L’alfabeto alluvionale inizia e finisce con “Perché?”. Una parola, una domanda: ma non c’è risposta. C’è, nei confronti di inermi cittadini allagati per tre volte in poco più di un anno, un silenzio tombale che stride con il ruggito dell’acqua, quella che a Traversara di Bagnacavallo – sputata dal Lamone – ieri mattina ha inghiottito in pochi secondi case-uomini-ricordi-alberi-strade: tutto. E tutti chiedono “perché”. Non “per colpa di chi”. Ma “perché”.

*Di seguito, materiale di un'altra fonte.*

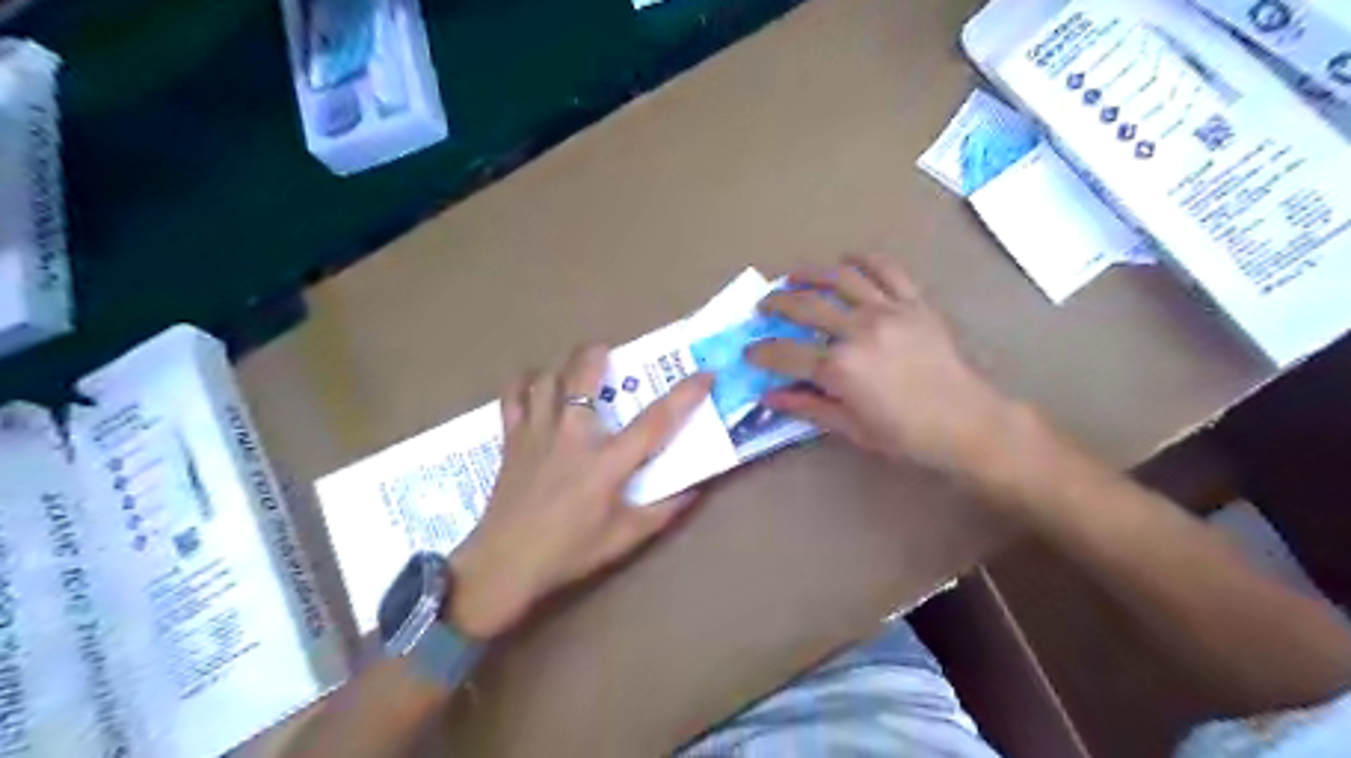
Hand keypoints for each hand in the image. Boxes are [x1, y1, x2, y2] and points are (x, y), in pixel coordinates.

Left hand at [447, 347, 715, 638]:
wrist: (505, 564)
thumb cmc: (569, 552)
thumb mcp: (624, 538)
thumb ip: (663, 512)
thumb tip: (695, 491)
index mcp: (607, 463)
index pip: (655, 421)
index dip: (684, 395)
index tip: (705, 374)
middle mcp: (573, 436)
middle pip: (584, 375)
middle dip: (597, 353)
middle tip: (609, 352)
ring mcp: (538, 432)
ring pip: (548, 378)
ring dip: (563, 367)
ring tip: (573, 370)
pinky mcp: (512, 438)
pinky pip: (513, 396)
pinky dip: (523, 383)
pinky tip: (533, 385)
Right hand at [743, 256, 1019, 480]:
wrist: (966, 422)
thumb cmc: (905, 434)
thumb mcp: (850, 427)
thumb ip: (807, 406)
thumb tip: (769, 395)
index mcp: (840, 367)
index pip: (786, 353)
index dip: (761, 351)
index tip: (749, 350)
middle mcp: (858, 331)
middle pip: (806, 306)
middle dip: (776, 304)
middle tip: (763, 306)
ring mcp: (888, 311)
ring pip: (840, 279)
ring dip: (810, 274)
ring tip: (793, 275)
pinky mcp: (913, 303)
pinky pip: (886, 271)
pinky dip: (863, 260)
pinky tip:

Mettiamo alcuni punti fermi, e poniamo altre domande. In 24 ore in alcune zone sono caduti fra i 300 e i 350 millimetri di pioggia. Nel 2023, nell’ambito di entrambi gli episodi di maggio, ne caddero in media fra i 400 e i 450. Dunque quello del 18-19 settembre è stato un evento di grandi proporzioni, ma poteva essere subito inquadrato in queste dimensioni? Il cambiamento climatico rende sempre più complicati i modelli previsionali: ma possiamo dimenticarci, in senso ontologico, che tutto questo avviene in una pianura alluvionale dove dal Dopoguerra si è costruito anche troppo seguendo il boom economico? No.

Dati ‘positivi’ nella tragedia: le grandi città (Forlì, Cesena e Ravenna) sono state risparmiate, tutti i sistemi di comunicazione e di allerta hanno funzionato. Ma ci sono dati fortemente negativi: parliamo sempre degli stessi torrenti e fiumi. Delle stesse fragilità: l’Idice, il Senio, il Tramazzo, il Marzeno, il Montone. Si tappa una falla e se ne apre un’altra (l’Idice nel Bolognese, ad esempio, con episodi ciclici ma in punti diversi del 2019, 2023, 2024). Molti lavori sono stati fatti dal maggio 2023 a oggi, ma evidentemente non è bastato. Le casse di espansione sono invocate da tutti, ma necessitano di investimenti decennali. La manutenzione si blocca spesso tra lacci e lacciuoli o per inattività o per conflitti di attribuzione e competenze. Il tema non è tanto il superamento degli argini, ma la tenuta degli argini. La gestione dei canali. Delle fogne. E dei troppi “perché”.